Husband Walter and I were out yesterday morning with the sunrise, driving a few miles to the Biloxi Bay Bridge that connects Ocean Springs to Biloxi, our neighbor across the bay.
The bridge is one of my favorite destinations for “walking therapy.” I always carry my little Canon point-and-shoot camera on bridge walks. Attempting to hold my camera steady is a good exercise in balancing.
But I grow more like my Hubby as the years pass. Our interest in shooting pictures, well, really our interest in any outdoor activity, increases as the temperature decreases.
Hubby experiments with a new-to-him pocket-sized camera.
This Thursday morning was pleasantly cool. In the early morning light I pulled out my camera to document that my therapeutic walking encompassed two cities and two counties.
I had set a goal for myself to walk the length of the bridge and back by the end of September. When I set that goal, most of 2013 was still in the future. Weather, toe problems, travel and family priorities—our family circumstances as well as those of walking buddies, kept postponing any consistent walking.
Now there are just 10 days left until September 30. On this latest excursion the farthest I walked was a little more than .7 mile, 1.4 miles roundtrip. That is less than half the distance of the round trip from our side of the bridge to the Biloxi end and back.
Whether I accomplish my goal by September 30, 2013, or not, I am just happy to be back walking.
I am also happy to be back in physical therapy for a “tune up” on my walking. Ashley, my physical therapist and director of the Ocean Springs Hospital Neuro Rehab Clinic, finds so many ways to help make my parts work better together and to jump start those that are not working much at all.
One difference in my recent therapy has been inclusion of the adjacent pediatric gym and its connecting hallways in my walking circuit. I have been in there twice now, once when the gym was empty of youngsters and once when little ones were in therapy. I could hear them but only saw blurs. The maneuvers Ashley had me doing required my total attention.
Evidently the pediatric therapists are including the adult gym in the kids’ walking, too. As I was making my way across the gym to exit after my therapy session yesterday, there was a slim little chocolate brown youngster maybe four years old, probably younger.
My eyes went first to his feet. He wore happy-looking neon, watermelon-red flippers, the kind kids wear swimming.
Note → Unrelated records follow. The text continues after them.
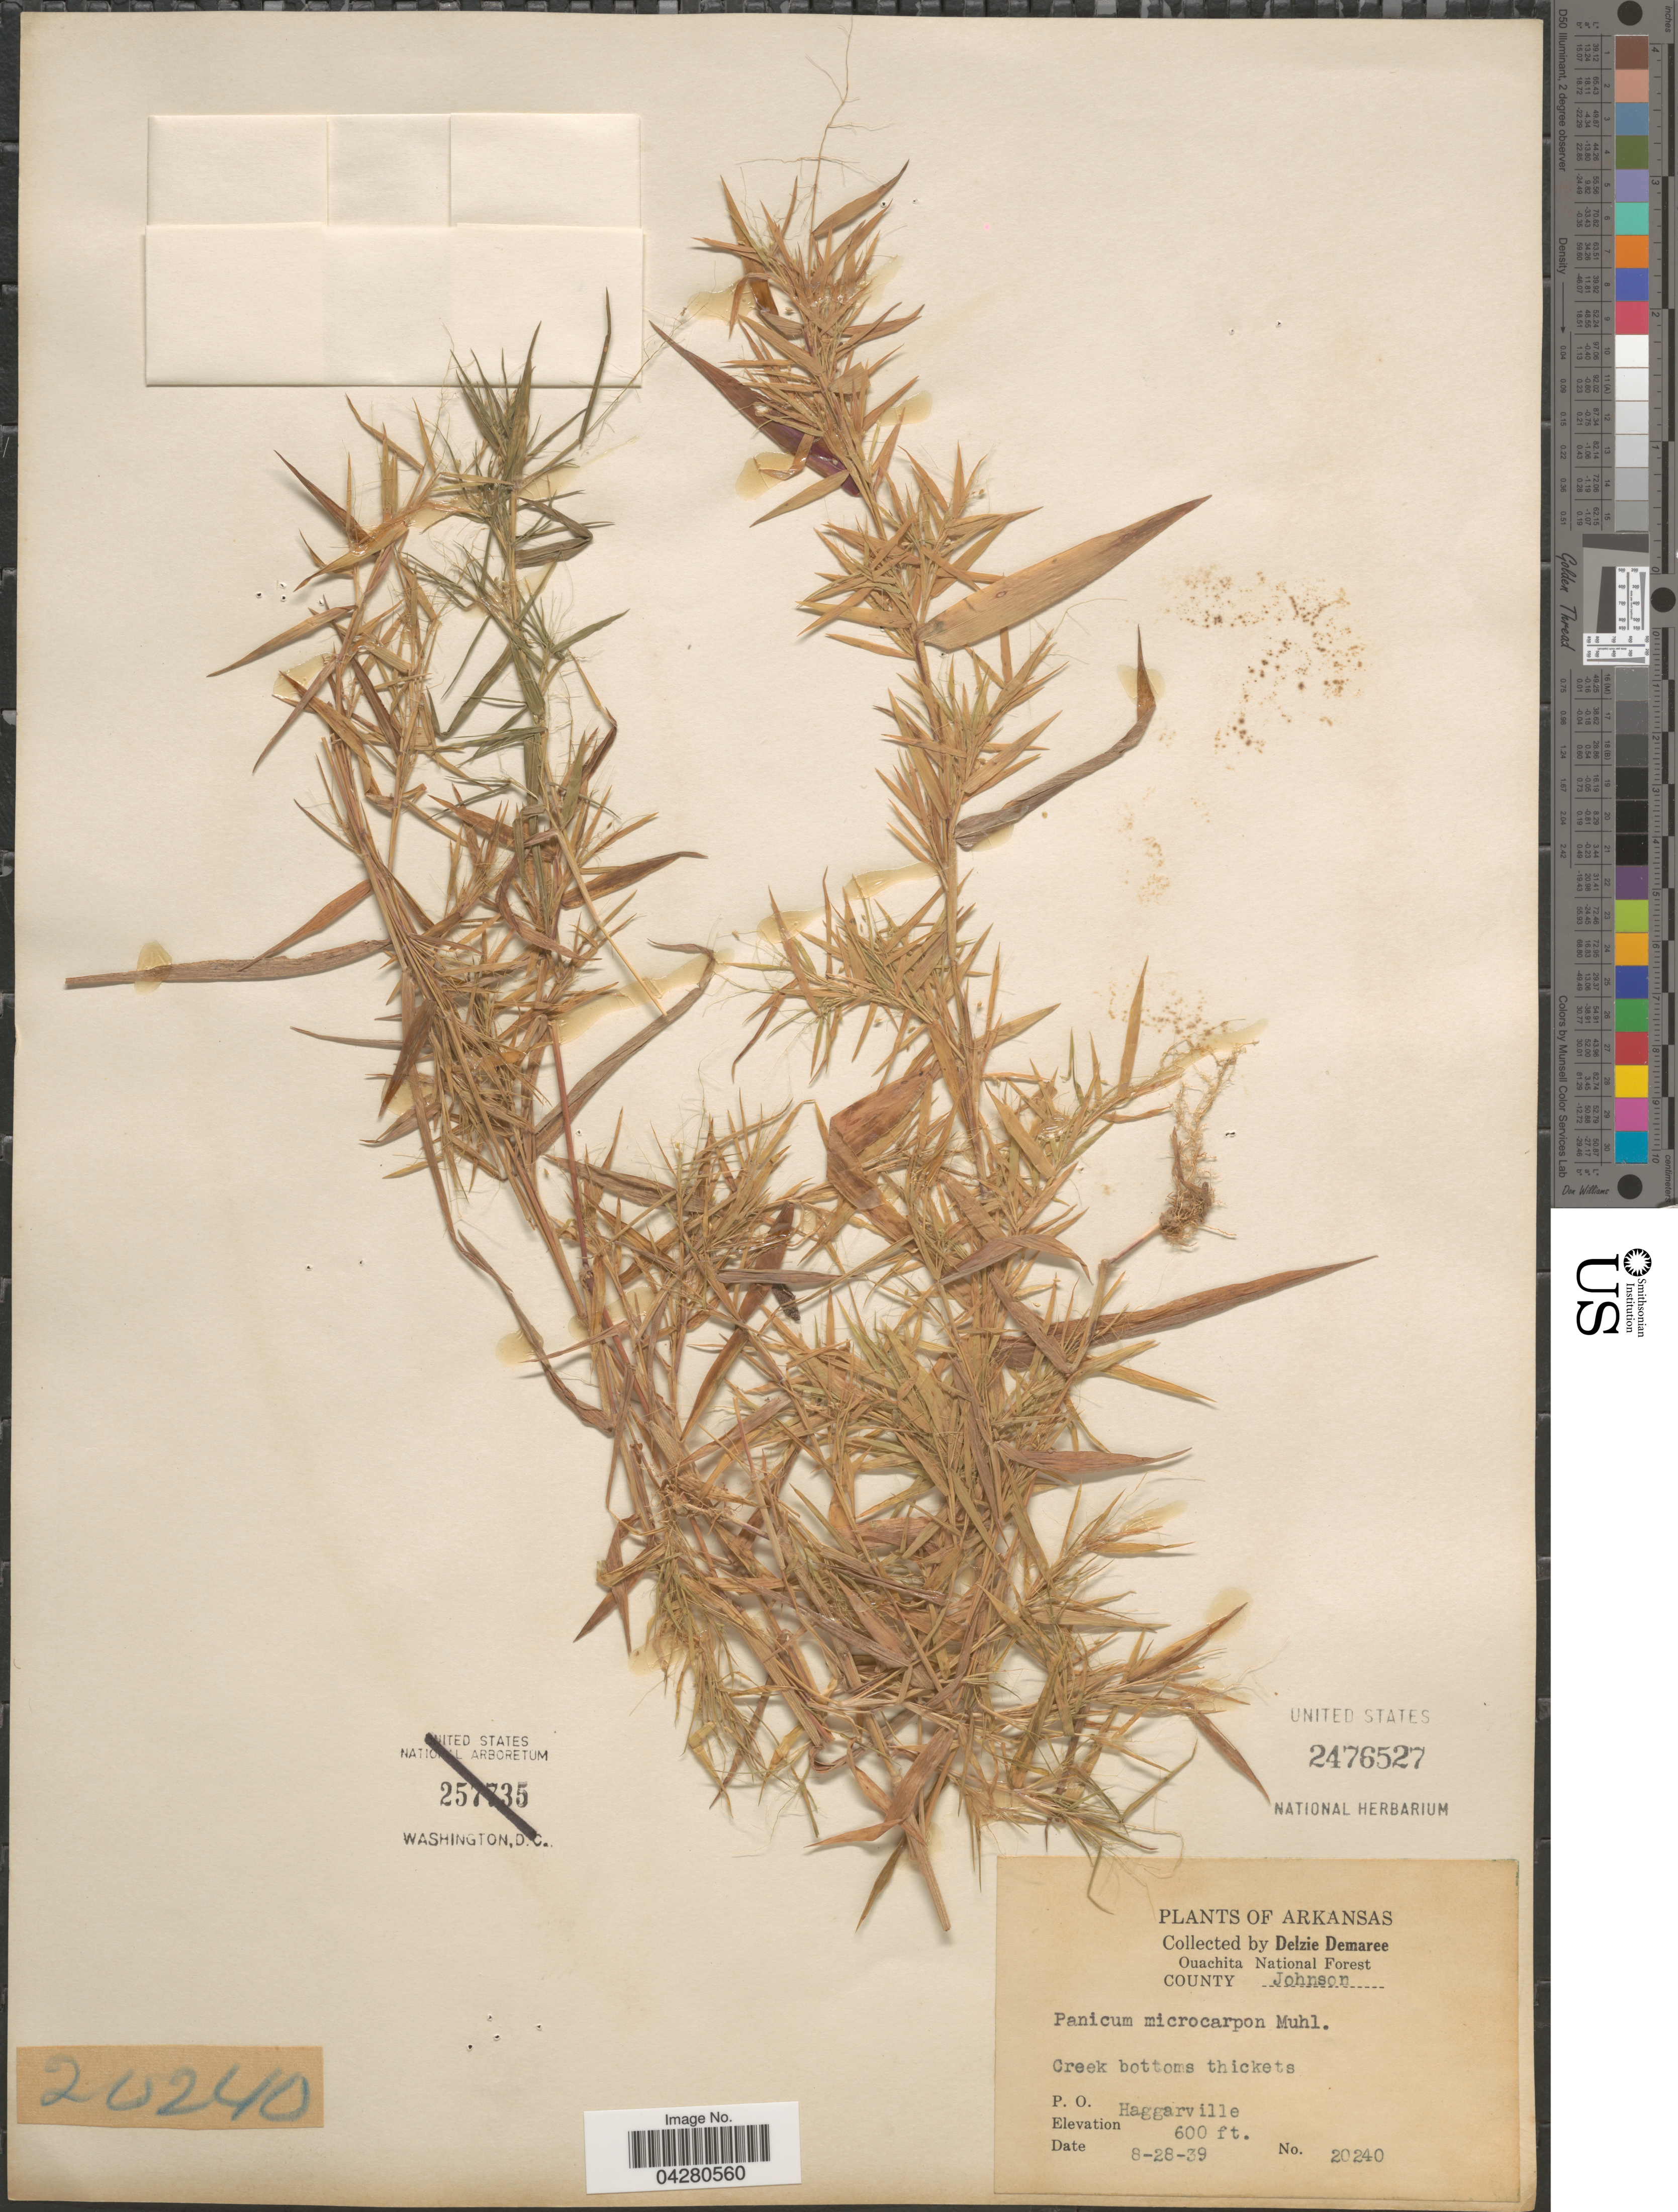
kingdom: Plantae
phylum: Tracheophyta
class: Liliopsida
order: Poales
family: Poaceae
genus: Dichanthelium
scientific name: Dichanthelium dichotomum var. dichotomum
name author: (L.) Gould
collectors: D. Demaree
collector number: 20240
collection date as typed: Transcribed d/m/y: 28/8/39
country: United States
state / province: Arkansas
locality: Ouachita National Forest. County Johnson. Creek bottoms thickets. P.O. Haggarville.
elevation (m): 183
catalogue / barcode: US 2476527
“Brilliant therapy strategy,” was my first thought. With those flippers on, he had to lift his knees and feet up high with each step to walk.
The second impression hit me hard. His beautiful eyes, framed by long black lashes, were serious. This struggle is his life. He was dealing. The stoicism of that little one turned me into a blubbering, runny-nosed mess in the few yards it took me to exit to the waiting room.
Thoughts about my reaction and about the future of that little boy and other pediatric rehab patients have now taken up permanent residence in my brain.